Talking with Max is a unique and special treat. He is an amazing trainer, that comes though clearly. Unlike most uber-geeks there is no ego or superiority in him. You can talk with him about gaps in your knowledge and he’ll start talking about it in depth in a totally non-threatening way. This is something rare at conferences, where you feel like you have to hide your inabilities for fear of a swift degrading reprimand. Besides, how many people do you meet that you can talk freely about ZFS and Solaris Kernel internals with? I can’t tell you how much I valued the hour or two I got to talk with him. Once I got home I attacked some pending post-mortems with a renewed gusto. I only caught the last 1 hour of his Deep Dive session, but it was incredibly useful. I’ll post the video link as soon as its available.

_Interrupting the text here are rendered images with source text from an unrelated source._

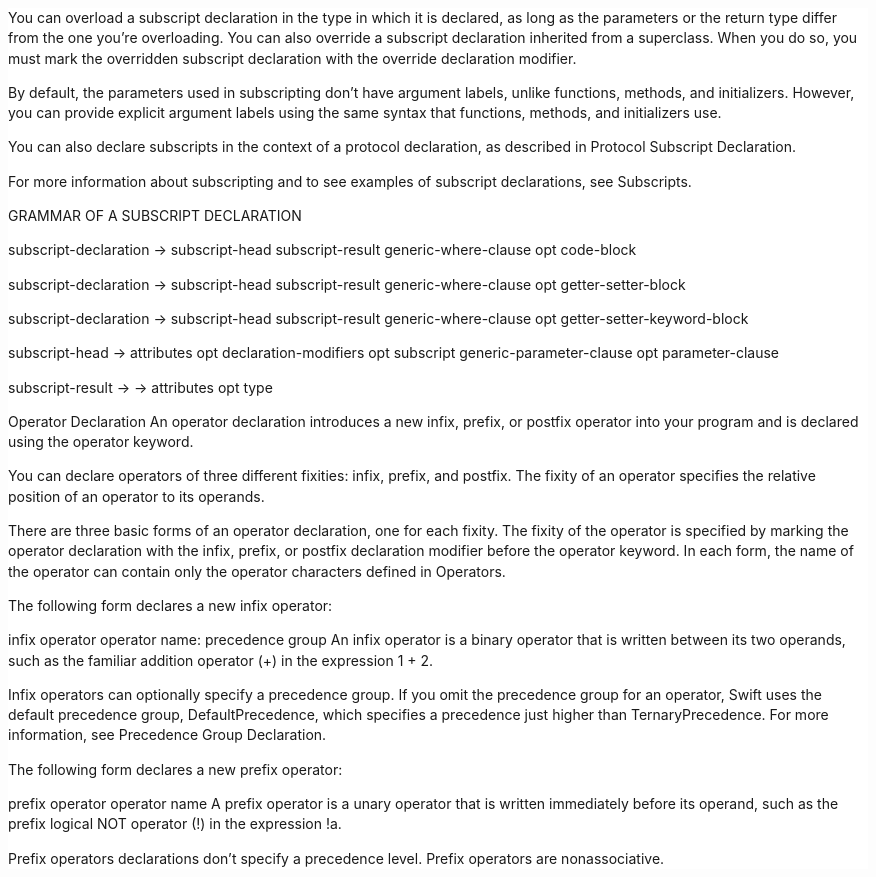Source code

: You can overload a subscript declaration in the type in which it is declared, as long as the parameters or the return type differ from the one you’re overloading. You can also override a subscript declaration inherited from a superclass. When you do so, you must mark the overridden subscript declaration with the override declaration modifier.

By default, the parameters used in subscripting don’t have argument labels, unlike functions, methods, and initializers. However, you can provide explicit argument labels using the same syntax that functions, methods, and initializers use.

You can also declare subscripts in the context of a protocol declaration, as described in Protocol Subscript Declaration.

For more information about subscripting and to see examples of subscript declarations, see Subscripts.

GRAMMAR OF A SUBSCRIPT DECLARATION

subscript-declaration → subscript-head subscript-result generic-where-clause opt code-block

subscript-declaration → subscript-head subscript-result generic-where-clause opt getter-setter-block

subscript-declaration → subscript-head subscript-result generic-where-clause opt getter-setter-keyword-block

subscript-head → attributes opt declaration-modifiers opt subscript generic-parameter-clause opt parameter-clause

subscript-result → -> attributes opt type

Operator Declaration
An operator declaration introduces a new infix, prefix, or postfix operator into your program and is declared using the operator keyword.

You can declare operators of three different fixities: infix, prefix, and postfix. The fixity of an operator specifies the relative position of an operator to its operands.

There are three basic forms of an operator declaration, one for each fixity. The fixity of the operator is specified by marking the operator declaration with the infix, prefix, or postfix declaration modifier before the operator keyword. In each form, the name of the operator can contain only the operator characters defined in Operators.

The following form declares a new infix operator:

infix operator operator name: precedence group
An infix operator is a binary operator that is written between its two operands, such as the familiar addition operator (+) in the expression 1 + 2.

Infix operators can optionally specify a precedence group. If you omit the precedence group for an operator, Swift uses the default precedence group, DefaultPrecedence, which specifies a precedence just higher than TernaryPrecedence. For more information, see Precedence Group Declaration.

The following form declares a new prefix operator:

prefix operator operator name
A prefix operator is a unary operator that is written immediately before its operand, such as the prefix logical NOT operator (!) in the expression !a.

Prefix operators declarations don’t specify a precedence level. Prefix operators are nonassociative.
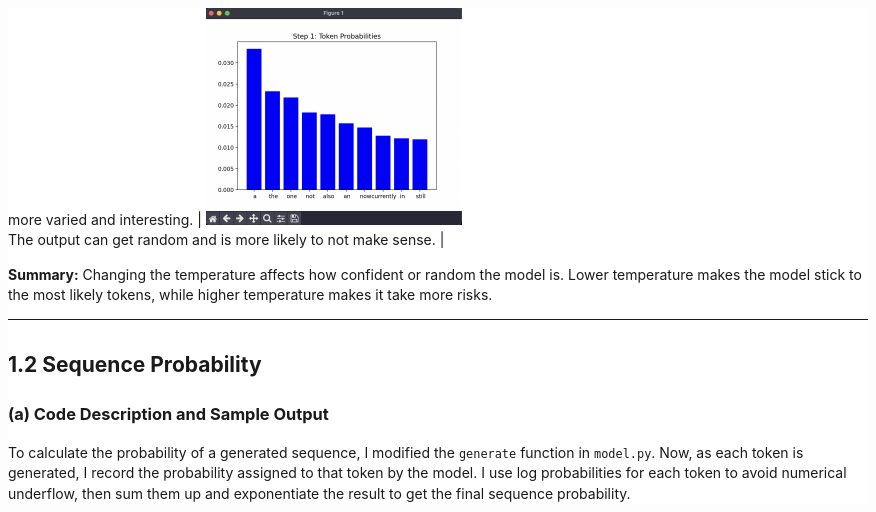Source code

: more varied and interesting. | <img src="assets/1-1-high-temp.png" alt="High temperature chart" style="zoom: 25%;" /><br />The output can get random and is more likely to not make sense. |

**Summary:**
Changing the temperature affects how confident or random the model is. Lower temperature makes the model stick to the most likely tokens, while higher temperature makes it take more risks.

----

## 1.2 Sequence Probability

### (a) Code Description and Sample Output

To calculate the probability of a generated sequence, I modified the `generate` function in `model.py`.
Now, as each token is generated, I record the probability assigned to that token by the model.
I use log probabilities for each token to avoid numerical underflow, then sum them up and exponentiate the result to get the final sequence probability.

As for my talks… I did 3, as I noted prior to the conference in this blog. My talks went pretty well. I opted to go the “entertaining and informative” route. The comments on each were pretty positive. In retrospect I could have done a lot of refining in my delivery, but for these types of events its always difficult to guess at the audience, so I shoot for the middle and go high energy to at least be fun to listen to. ;)

Anyway…. most of the talks were video taped and will be appearing online next week. (Post-processing takes a while.) Sun wanted live feeds on things, but weren’t able to get it done through their AV people.

Of interest to the community might have been the OpenSolaris Town Hall, a chance to grill the OGB as a panel. That session was not taped, but nothing happened. The OGB updated the community on what they are working on (all of which is available on the web) and opened the floor to questions. The problem was that it was at the same time that beer was being served at the CommunityOne party and most people seemed more interested in the beer than politics… consiquently there were no questions, perhaps because anything that should be said already has been. The vibe was that of resignation to the whole process and trust in the direction that Madam Michelle Olsen is going. Whats to discuss? So the event wrapped up quickly.

Thanks to everyone who went and participated. A special thanks to Teresa Giacomini, Lynn Rohrer, Markus Flierl, and especially Deirdre Straughan for allowing me the privilege of participating in such an excellent event.